Gripping account of a half-forgotten 20th-century war that ended in gruesome ethnic cleansing.
The Levantine city of Smyrna (today called Izmir) in 1914 was a vibrant commercial metropolis of 500,000 on Turkey’s western coast. These coastal areas had formed part of ancient Greece, writes veteran historian Milton (White Gold: The Extraordinary Story of Thomas Pellow and Islam’s One Million White Slaves, 2005, etc.), and even after the 11th-century Ottoman conquest Greeks remained the dominant minority. They constituted two-thirds of Smyrna’s prosperous polyglot community of Christian Greeks, Armenians and Europeans mixing freely with Jews and Turks under a benign Ottoman governor. This apparent harmony deteriorated after Turkey entered World War I on Germany’s side. Smyrna’s Christians mostly supported the Entente Powers, but the governor ignored orders from his superiors to persecute Greeks and massacre Armenians. At the war’s close, the Treaty of Versailles gave Smyrna to Greece. Arriving in 1919 to an enthusiastic reception from their countrymen, Greek troops proceeded to loot the Turkish quarter, killing hundreds and enraging Turkish nationalists. Then Greek forces advanced deep into Turkey during a bloody three-year war. Finally overreaching themselves, they were crushed by armies under the charismatic Mustafa Kemal Atatürk.
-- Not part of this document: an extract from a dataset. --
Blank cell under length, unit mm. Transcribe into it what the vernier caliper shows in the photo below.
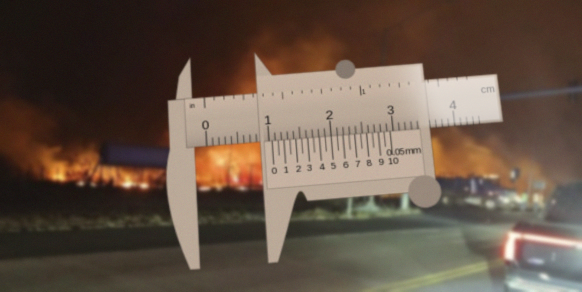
10.5 mm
Pursuing the fleeing Greeks, Atatürk’s forces reached Smyrna in September 1922 and engaged in an orgy of murder, rape and looting. They burned the city, leaving more than 100,000 dead, and eventually expelled more than one million Greeks from Turkey. A surprising number of survivors kept diaries, and Milton managed to interview a few still living. While his sources’ fixation on their misfortunes is understandable, many readers will prefer to skim the lengthy account of Turkish atrocities.
Teaches a lesson that needs repeating: Genocide is never the work of a few perverted individuals but springs from common patriotism accompanied by intense hatred of national enemies.